Ce ne fut pas, cependant, sans quelque peine que notre nouvel aide-de-camp parvint à éviter avec son chef le renouvellement de la scène à laquelle il avait dû la faveur dont il jouissait près de lui.
Lorsque, seuls dans la galerie du vaisseau-amiral, il prenait fantaisie au vieux loup de mer d'entamer une partie de boxe avec le compagnon obligé de ses caprices, celui-ci ne trouvait moyen d'échapper au danger de la lutte qu'en prétextant une indisposition subite; et alors le général de s'écrier avec dépit:
—La belle acquisition que j'ai faite en vous prenant pour mon aide-de-camp! Je croyais m'être donné un bon luron, et ce n'est qu'une chiffe que toute la journée j'ai là en pendille devant moi!
—Que voulez-vous, mon général! on ne conserve pas toujours sa force, comme vous avez eu le bonheur de le faire, vous. Ce n'est pas ma faute si je suis aussi souvent malade à présent.
—Malade! malade! Vous n'étiez pas malade le jour où, dans votre chaloupe, vous m'avez donné une si bonne raclée!
—Quoi! général, vous auriez encore, depuis le temps, cette petite pile sur le cœur!

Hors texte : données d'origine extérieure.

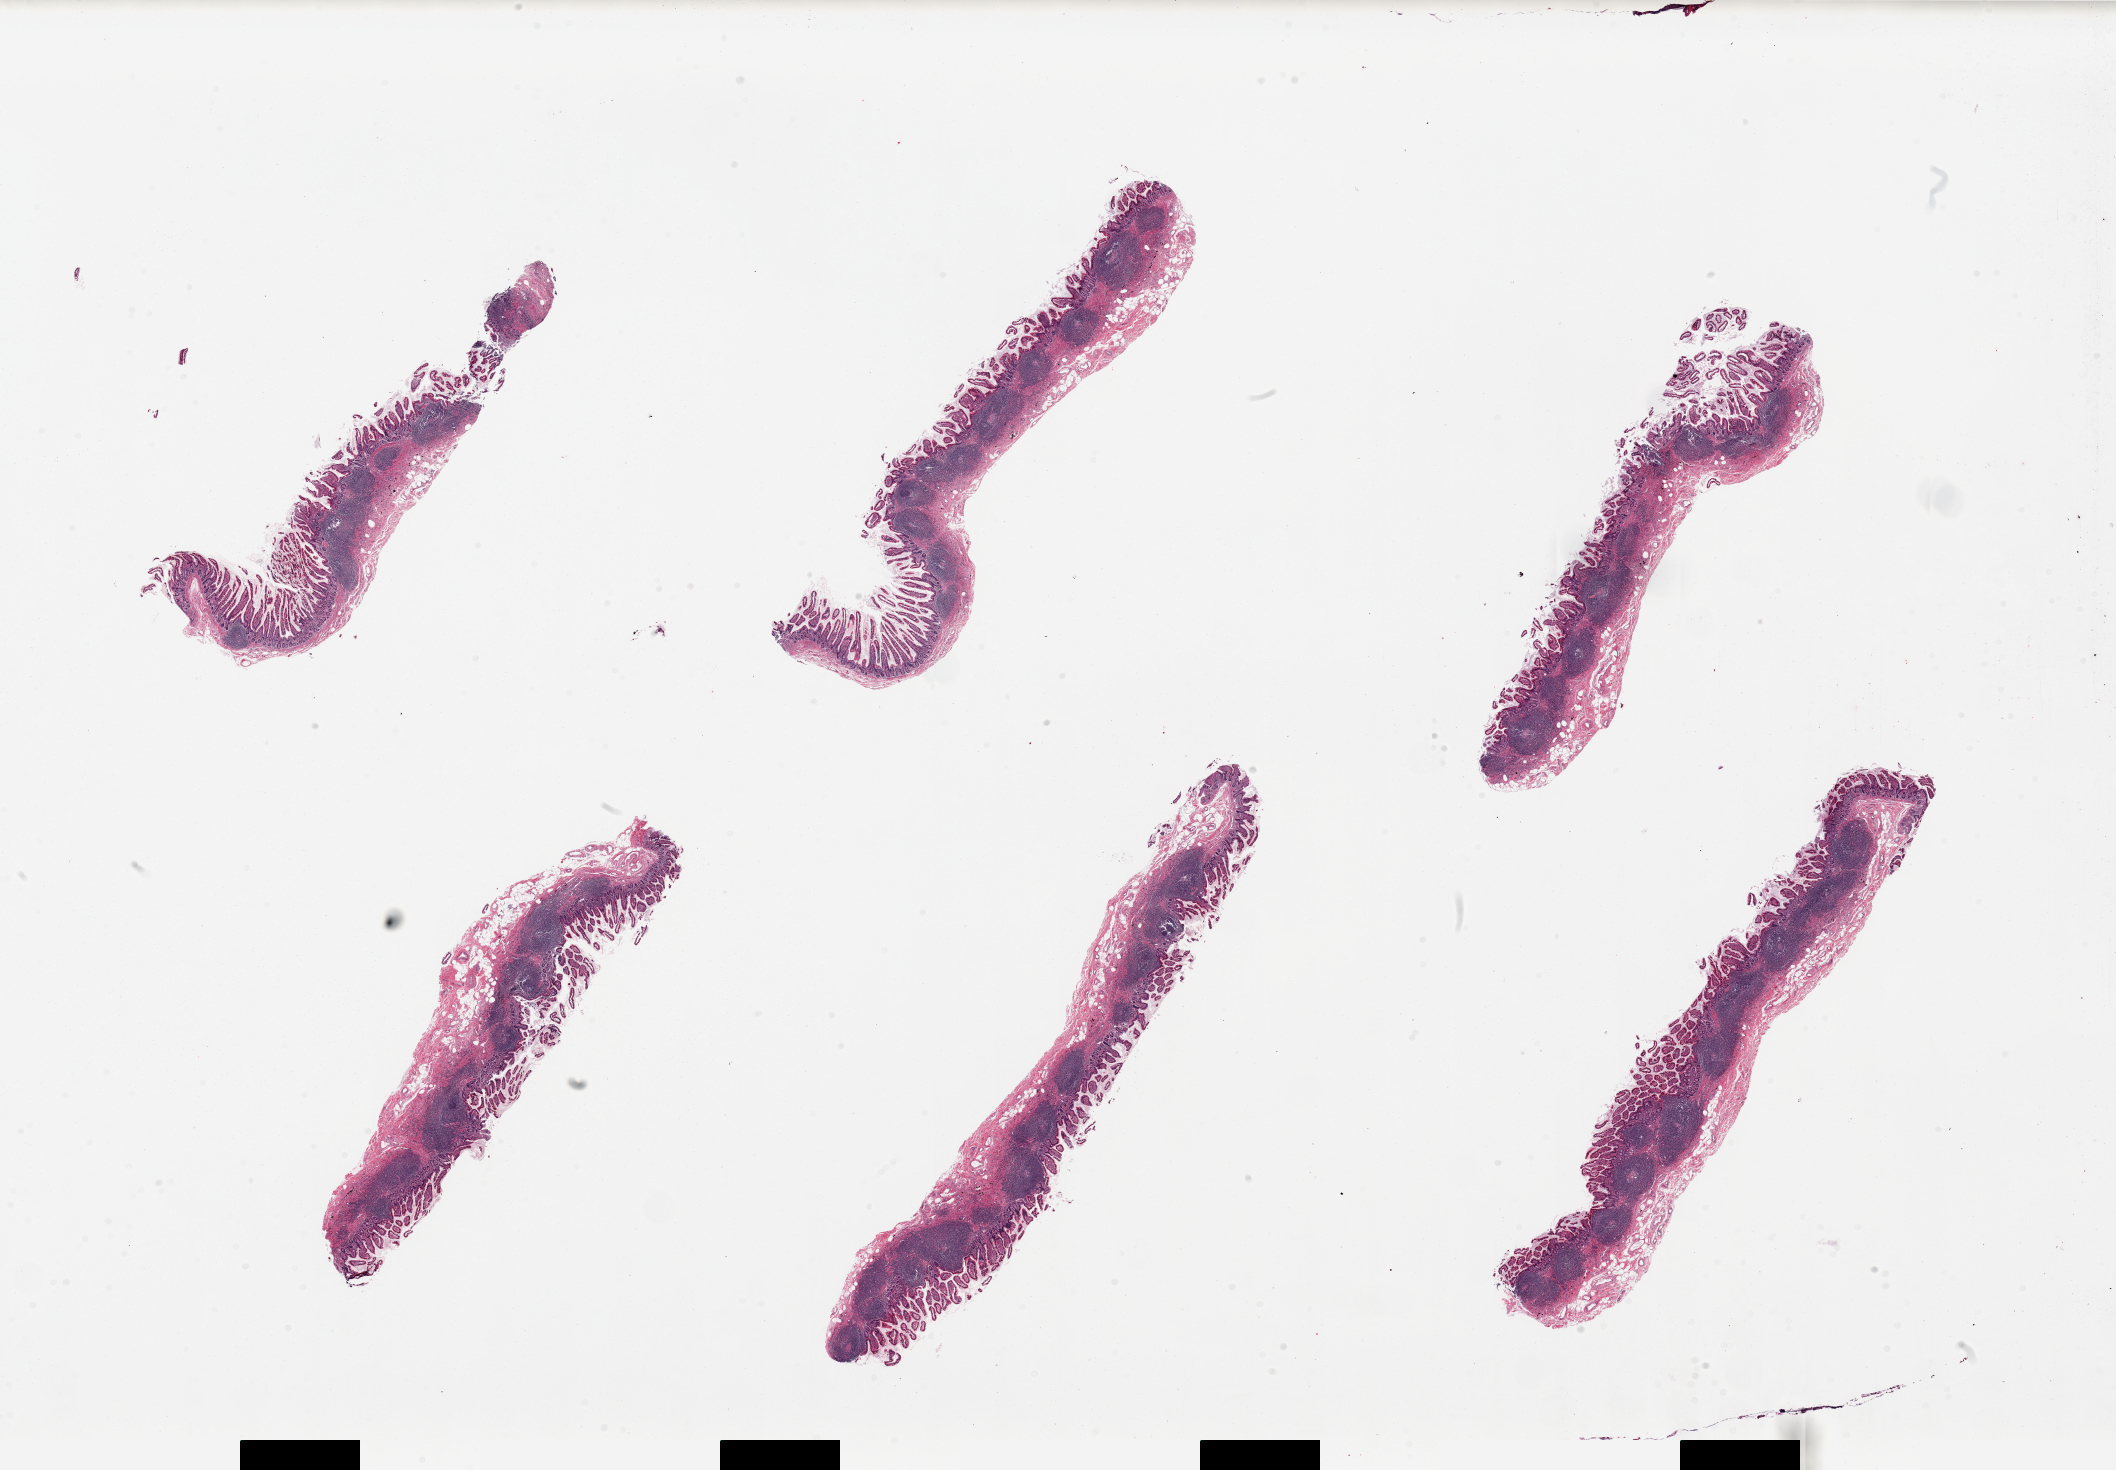
Digitized haematoxylin and eosin-stained section, brightfield — a low-resolution overview of the entire scanned area, about 33.5 x 23.3 mm (from a 20x scan). PAXgene-fixed, paraffin-embedded tissue. Section of ileum (target tissue). Donor tissue sample. Male donor.
Pathologist's review note for this sample: 6 pieces, from 8x2 to 11x1.5mm; excellent lymphoid nodules; mucosa preserved; pigmented macrophages.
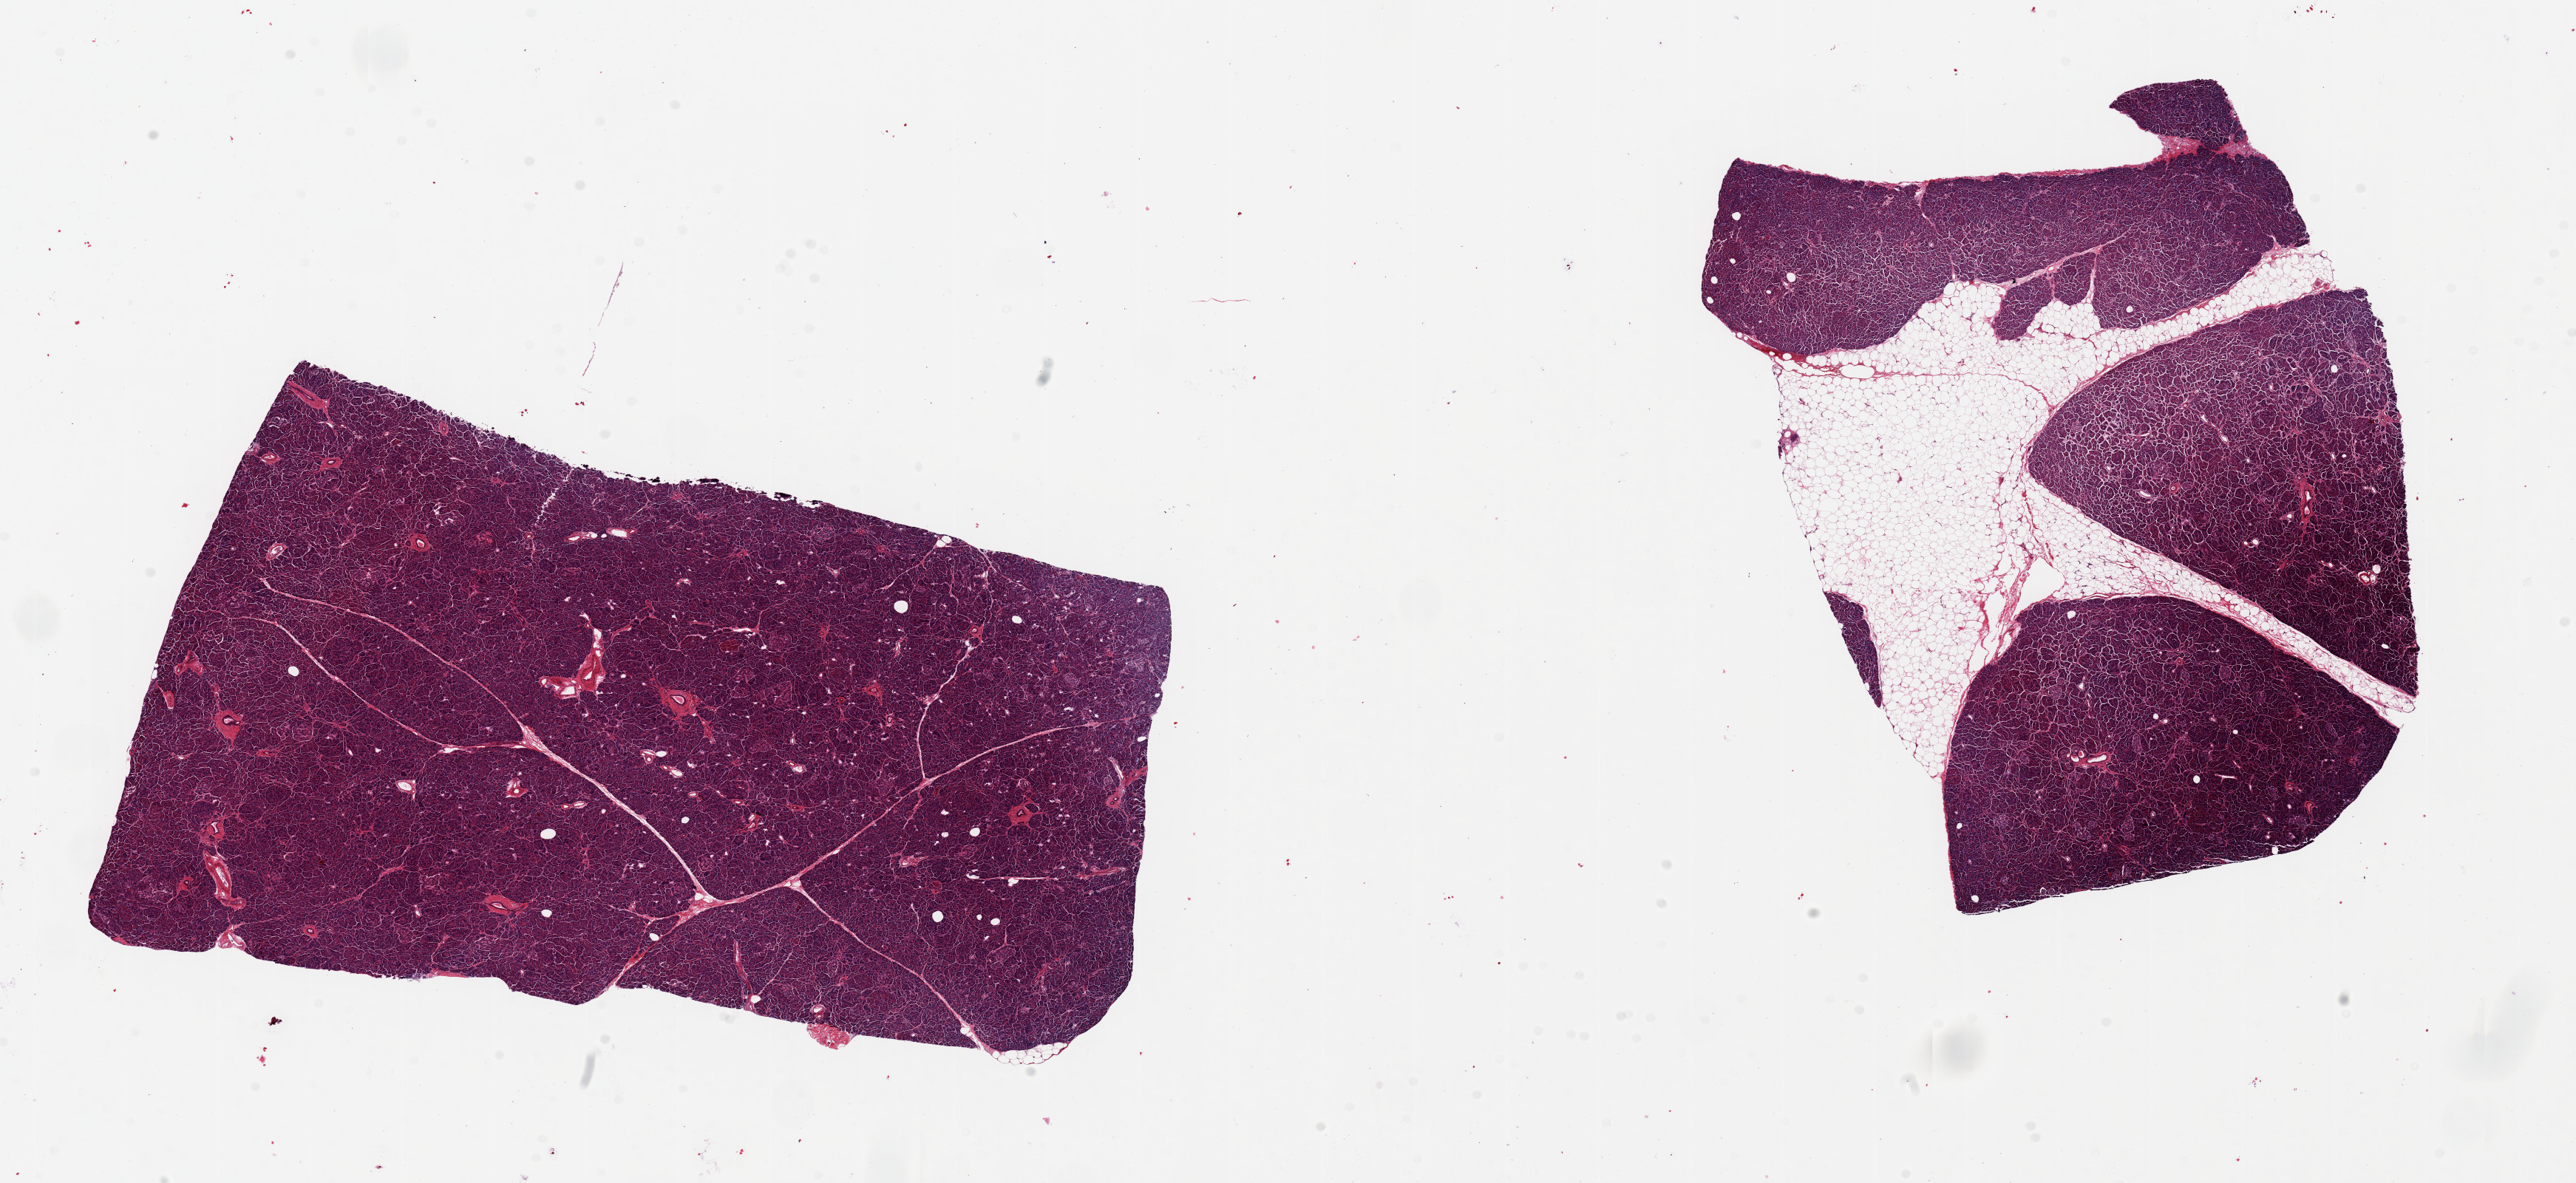
Whole-slide image, haematoxylin and eosin stain, whole scanned area (about 27.6 x 12.7 mm) shown as a low-resolution overview, PAXgene-fixed, paraffin-embedded tissue, target tissue: pancreas, donor tissue sample. Male donor.
Review note (as recorded): 2 pieces, 11x6.5 & 8.5x7mm; 1 piece with ~40% internal adipose, other without adipose.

—Peste! vous appelez cela une petite pile! vous êtes bigrement modeste, vous. Mais, ce qui me fait enrager, c'est de n'avoir pu encore vous la rendre, et vous payer votre arriéré en détail. Aussi, pourquoi êtes-vous toujours indisposé quand il faut en découdre, et vous portez-vous toujours si bien lorsqu'il s'agit de boire ou de manger? Mais, il n'y a pas de bon Dieu! vous ou un autre, il faut que je me dérouille sur le dos de quelque bon lapin; et si vous ne pouvez pas faire mon affaire vous-même, je vous avertis qu'il faut que vous me trouviez quelque solide carcasse à qui je puisse faire payer cher le jeûne auquel votre mollesse me condamne depuis si long-temps.
Cet ordre du général devint un trait de lumière pour l'aide-de-camp, qui entrevit dès lors qu'il pourrait lui être facile de satisfaire son supérieur, sans s'exposer au danger de le battre ou à l'inconvénient d'être battu par lui.
Il existait à bord du vaisseau un gros et large canonnier d'artillerie de marine, réputé dans tout l'équipage pour l'énormité de sa force animale. L'aide-de-camp prévoyant tout le parti qu'il pourrait tirer de cette espèce de buffle humain, le fit appeler un jour que le général paraissait disposé à se donner une classique peignée.